WHAT YOU WILL DO>
Your answer should be the lines of the data below that contain "PlayStation".

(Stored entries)
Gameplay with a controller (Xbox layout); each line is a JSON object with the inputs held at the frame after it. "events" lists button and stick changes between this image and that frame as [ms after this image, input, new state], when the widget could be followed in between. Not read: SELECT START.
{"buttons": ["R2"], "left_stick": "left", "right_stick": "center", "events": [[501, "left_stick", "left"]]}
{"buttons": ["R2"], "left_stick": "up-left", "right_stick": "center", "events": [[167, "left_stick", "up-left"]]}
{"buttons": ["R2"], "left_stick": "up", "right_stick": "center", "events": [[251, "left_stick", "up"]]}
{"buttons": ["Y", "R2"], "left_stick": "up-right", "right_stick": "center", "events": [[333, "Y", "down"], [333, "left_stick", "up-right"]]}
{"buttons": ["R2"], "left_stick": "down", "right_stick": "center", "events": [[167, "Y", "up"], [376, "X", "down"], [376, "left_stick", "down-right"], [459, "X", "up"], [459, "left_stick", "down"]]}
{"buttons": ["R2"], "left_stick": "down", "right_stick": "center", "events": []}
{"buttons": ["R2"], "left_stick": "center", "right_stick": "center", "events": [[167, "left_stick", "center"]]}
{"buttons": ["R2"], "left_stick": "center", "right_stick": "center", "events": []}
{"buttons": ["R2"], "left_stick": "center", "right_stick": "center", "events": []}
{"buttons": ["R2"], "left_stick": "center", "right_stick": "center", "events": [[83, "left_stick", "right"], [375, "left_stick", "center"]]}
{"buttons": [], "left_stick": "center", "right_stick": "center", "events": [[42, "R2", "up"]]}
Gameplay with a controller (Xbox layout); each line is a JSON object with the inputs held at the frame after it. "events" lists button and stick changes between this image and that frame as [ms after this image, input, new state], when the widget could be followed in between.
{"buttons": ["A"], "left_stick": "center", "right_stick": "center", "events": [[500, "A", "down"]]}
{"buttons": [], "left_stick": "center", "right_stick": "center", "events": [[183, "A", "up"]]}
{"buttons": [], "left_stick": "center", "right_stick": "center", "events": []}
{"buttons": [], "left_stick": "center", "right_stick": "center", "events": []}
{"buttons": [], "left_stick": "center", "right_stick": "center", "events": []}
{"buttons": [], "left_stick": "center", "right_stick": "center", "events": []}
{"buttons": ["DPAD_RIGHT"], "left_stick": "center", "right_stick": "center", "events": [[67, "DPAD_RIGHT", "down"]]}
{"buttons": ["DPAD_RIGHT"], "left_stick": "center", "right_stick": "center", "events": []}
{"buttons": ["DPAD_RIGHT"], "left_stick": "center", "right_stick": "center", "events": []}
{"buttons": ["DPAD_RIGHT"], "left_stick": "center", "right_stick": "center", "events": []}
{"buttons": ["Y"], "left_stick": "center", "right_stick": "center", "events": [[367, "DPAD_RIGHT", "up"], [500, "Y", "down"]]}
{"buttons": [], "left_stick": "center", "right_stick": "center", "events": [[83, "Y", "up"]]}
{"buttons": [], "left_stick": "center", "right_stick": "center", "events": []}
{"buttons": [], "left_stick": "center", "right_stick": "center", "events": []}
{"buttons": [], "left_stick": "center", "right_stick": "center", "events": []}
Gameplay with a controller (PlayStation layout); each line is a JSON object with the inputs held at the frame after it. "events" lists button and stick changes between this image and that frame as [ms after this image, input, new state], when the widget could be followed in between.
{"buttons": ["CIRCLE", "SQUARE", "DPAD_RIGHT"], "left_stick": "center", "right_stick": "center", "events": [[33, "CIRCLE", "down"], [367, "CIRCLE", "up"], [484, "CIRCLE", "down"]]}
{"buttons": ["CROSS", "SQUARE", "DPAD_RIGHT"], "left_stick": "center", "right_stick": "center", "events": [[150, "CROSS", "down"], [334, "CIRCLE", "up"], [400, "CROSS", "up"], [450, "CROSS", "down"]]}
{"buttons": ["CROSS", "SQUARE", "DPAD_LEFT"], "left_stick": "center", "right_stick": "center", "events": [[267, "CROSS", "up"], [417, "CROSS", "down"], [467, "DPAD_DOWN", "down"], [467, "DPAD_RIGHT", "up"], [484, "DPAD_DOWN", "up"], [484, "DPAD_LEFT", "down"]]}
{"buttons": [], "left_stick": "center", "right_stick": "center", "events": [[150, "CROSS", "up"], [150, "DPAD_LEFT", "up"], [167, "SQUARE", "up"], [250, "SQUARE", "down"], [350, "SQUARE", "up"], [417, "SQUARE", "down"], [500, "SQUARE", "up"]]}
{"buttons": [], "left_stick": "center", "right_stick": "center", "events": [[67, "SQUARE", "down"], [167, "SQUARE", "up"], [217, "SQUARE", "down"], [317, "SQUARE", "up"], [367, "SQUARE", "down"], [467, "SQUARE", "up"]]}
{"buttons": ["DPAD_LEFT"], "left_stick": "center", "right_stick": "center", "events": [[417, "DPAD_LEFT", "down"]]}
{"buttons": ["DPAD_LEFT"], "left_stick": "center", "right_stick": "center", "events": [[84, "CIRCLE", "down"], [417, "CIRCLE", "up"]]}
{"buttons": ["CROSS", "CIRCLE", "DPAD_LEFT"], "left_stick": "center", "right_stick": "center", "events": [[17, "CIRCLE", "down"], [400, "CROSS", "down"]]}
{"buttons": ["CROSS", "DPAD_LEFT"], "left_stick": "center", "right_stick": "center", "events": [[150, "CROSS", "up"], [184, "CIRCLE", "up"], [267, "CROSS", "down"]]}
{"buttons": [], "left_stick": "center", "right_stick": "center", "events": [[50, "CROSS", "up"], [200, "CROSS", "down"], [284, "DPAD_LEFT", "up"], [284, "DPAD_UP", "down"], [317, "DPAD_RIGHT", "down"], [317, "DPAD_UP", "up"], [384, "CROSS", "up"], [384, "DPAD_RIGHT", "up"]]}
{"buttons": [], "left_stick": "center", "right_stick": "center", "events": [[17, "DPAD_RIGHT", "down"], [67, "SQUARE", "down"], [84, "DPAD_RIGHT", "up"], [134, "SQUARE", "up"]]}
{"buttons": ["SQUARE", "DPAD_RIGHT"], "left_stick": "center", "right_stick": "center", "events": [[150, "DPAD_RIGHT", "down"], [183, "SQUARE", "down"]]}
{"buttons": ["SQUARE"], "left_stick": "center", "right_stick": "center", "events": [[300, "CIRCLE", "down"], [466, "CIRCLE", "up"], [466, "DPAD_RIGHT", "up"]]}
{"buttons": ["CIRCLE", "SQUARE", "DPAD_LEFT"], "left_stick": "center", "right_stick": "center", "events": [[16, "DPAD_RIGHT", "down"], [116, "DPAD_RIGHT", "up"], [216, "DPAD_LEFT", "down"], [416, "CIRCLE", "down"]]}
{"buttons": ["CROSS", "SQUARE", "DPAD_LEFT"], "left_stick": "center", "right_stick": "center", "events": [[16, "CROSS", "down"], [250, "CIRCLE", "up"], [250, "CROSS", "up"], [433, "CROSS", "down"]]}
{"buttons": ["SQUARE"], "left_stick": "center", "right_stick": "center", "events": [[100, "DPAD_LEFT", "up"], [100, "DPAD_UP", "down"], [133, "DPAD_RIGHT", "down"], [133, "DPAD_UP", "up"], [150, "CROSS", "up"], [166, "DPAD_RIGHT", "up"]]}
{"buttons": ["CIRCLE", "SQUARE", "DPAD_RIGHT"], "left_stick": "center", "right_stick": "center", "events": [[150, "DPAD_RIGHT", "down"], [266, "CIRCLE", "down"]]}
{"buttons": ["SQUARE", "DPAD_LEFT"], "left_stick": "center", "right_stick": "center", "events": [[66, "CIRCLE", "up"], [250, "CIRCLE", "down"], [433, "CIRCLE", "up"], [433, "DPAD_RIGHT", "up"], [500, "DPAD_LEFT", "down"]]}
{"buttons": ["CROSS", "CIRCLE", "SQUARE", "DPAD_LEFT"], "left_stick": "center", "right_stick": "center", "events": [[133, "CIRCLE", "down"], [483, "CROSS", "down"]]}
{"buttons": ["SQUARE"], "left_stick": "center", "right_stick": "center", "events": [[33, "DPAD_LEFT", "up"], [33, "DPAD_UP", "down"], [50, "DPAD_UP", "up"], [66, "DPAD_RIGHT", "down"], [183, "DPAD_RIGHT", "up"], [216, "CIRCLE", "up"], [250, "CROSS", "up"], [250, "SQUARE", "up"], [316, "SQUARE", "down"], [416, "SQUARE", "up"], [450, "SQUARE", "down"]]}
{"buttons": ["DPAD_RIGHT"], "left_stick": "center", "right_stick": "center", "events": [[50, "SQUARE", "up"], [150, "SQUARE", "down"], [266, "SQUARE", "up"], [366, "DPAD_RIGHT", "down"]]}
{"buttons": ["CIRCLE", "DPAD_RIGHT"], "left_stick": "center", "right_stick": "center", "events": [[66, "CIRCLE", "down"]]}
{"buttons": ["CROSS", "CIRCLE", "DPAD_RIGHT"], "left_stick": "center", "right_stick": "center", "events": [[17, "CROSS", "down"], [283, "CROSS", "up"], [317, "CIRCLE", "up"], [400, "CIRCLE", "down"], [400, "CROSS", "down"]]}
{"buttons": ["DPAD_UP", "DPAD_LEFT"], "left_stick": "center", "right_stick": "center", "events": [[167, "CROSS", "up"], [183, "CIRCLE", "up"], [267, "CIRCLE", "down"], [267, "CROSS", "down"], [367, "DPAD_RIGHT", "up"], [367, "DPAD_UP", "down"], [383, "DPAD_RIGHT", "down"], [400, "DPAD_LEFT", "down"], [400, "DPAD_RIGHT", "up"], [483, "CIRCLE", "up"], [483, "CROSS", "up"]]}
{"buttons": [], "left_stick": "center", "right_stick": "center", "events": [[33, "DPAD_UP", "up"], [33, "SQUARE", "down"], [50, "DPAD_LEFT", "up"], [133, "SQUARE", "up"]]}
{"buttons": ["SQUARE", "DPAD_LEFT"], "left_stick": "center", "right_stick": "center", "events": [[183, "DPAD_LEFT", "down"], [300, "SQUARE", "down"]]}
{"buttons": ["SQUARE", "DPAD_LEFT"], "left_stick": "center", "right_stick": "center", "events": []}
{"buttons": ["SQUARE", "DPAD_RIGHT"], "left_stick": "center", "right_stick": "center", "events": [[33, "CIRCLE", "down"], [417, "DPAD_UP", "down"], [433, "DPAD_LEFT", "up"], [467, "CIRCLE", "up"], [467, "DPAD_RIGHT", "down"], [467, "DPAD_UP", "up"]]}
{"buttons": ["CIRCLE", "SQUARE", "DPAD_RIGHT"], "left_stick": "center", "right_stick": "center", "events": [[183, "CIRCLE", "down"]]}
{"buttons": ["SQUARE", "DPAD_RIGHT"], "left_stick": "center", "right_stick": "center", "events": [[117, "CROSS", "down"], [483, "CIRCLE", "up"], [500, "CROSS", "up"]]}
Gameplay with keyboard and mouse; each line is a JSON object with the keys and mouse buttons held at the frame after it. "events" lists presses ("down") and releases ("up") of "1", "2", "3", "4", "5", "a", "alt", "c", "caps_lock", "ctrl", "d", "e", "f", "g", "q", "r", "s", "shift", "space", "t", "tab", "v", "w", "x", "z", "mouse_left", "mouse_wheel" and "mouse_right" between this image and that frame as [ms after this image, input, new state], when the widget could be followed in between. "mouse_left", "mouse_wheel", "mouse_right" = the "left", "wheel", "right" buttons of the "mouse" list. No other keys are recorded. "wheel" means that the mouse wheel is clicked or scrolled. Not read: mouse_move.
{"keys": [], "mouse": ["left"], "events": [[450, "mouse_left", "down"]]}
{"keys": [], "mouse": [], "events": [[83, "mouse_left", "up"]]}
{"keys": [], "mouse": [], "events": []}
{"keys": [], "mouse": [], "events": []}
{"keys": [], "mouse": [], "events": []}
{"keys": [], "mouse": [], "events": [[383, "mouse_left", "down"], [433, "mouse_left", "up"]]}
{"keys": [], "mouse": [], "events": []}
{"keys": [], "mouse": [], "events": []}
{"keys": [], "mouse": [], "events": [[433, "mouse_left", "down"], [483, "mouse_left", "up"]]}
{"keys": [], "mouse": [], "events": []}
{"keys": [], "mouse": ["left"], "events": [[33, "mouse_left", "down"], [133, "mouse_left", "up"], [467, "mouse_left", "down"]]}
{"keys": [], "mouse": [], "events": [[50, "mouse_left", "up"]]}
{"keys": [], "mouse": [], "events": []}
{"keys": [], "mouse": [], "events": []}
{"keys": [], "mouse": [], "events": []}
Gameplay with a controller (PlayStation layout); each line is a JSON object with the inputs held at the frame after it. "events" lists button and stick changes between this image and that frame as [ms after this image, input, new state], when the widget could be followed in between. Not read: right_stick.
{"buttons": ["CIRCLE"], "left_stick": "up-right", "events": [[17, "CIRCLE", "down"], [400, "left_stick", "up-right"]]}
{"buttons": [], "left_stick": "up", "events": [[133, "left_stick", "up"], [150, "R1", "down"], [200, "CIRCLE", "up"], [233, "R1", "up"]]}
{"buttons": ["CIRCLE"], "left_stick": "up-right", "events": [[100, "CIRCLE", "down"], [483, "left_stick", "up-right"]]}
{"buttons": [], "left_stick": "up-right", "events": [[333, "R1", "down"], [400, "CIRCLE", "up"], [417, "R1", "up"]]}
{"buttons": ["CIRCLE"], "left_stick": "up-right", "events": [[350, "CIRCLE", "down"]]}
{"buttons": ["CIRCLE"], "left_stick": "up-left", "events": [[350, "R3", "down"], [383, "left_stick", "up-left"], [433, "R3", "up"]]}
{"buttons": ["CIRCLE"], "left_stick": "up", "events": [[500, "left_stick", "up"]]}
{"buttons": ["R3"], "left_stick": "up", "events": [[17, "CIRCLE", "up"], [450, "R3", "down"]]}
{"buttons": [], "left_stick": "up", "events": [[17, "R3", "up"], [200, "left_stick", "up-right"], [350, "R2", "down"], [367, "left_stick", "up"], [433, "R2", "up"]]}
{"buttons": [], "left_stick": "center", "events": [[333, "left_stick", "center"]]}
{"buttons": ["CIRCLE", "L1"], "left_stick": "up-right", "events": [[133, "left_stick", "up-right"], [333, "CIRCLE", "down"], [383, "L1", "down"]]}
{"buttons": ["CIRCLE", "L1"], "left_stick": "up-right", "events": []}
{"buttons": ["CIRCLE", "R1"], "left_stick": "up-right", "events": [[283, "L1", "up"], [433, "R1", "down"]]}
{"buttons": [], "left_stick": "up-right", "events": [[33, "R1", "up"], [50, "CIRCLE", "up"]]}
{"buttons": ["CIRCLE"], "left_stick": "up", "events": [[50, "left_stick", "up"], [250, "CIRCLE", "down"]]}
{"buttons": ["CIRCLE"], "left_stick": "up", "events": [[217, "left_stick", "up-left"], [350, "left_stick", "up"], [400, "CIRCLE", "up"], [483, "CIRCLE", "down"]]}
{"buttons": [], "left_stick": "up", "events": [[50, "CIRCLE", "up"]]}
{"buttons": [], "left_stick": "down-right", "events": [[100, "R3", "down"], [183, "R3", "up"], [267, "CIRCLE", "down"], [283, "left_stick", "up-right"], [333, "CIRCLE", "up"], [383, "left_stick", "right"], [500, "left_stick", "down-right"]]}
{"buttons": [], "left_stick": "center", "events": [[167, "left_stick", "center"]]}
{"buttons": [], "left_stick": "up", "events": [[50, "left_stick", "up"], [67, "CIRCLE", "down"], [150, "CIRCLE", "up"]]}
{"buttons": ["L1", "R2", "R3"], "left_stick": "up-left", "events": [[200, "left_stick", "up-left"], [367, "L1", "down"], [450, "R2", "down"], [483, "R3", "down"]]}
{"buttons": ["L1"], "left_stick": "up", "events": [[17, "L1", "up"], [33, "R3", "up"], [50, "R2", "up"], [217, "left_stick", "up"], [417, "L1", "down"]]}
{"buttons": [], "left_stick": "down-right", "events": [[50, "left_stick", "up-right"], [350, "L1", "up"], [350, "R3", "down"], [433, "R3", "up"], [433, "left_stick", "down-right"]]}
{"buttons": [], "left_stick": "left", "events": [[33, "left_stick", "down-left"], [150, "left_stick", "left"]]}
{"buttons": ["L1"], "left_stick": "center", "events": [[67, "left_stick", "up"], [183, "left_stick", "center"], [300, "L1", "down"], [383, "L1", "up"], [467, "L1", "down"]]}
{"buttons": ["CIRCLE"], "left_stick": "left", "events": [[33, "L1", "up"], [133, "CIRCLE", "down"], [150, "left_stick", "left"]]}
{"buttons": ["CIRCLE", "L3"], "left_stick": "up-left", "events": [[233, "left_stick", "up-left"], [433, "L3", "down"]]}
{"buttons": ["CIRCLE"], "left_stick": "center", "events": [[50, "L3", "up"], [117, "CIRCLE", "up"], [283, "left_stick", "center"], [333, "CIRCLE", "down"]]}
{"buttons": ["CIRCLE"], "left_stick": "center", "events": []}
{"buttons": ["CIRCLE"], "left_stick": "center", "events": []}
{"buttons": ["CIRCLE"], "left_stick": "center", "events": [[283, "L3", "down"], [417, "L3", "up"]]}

ANSWER BOX>
Gameplay with a controller (PlayStation layout); each line is a JSON object with the inputs held at the frame after it. "events" lists button and stick changes between this image and that frame as [ms after this image, input, new state], when the widget could be followed in between.
Gameplay with a controller (PlayStation layout); each line is a JSON object with the inputs held at the frame after it. "events" lists button and stick changes between this image and that frame as [ms after this image, input, new state], when the widget could be followed in between. Not read: right_stick.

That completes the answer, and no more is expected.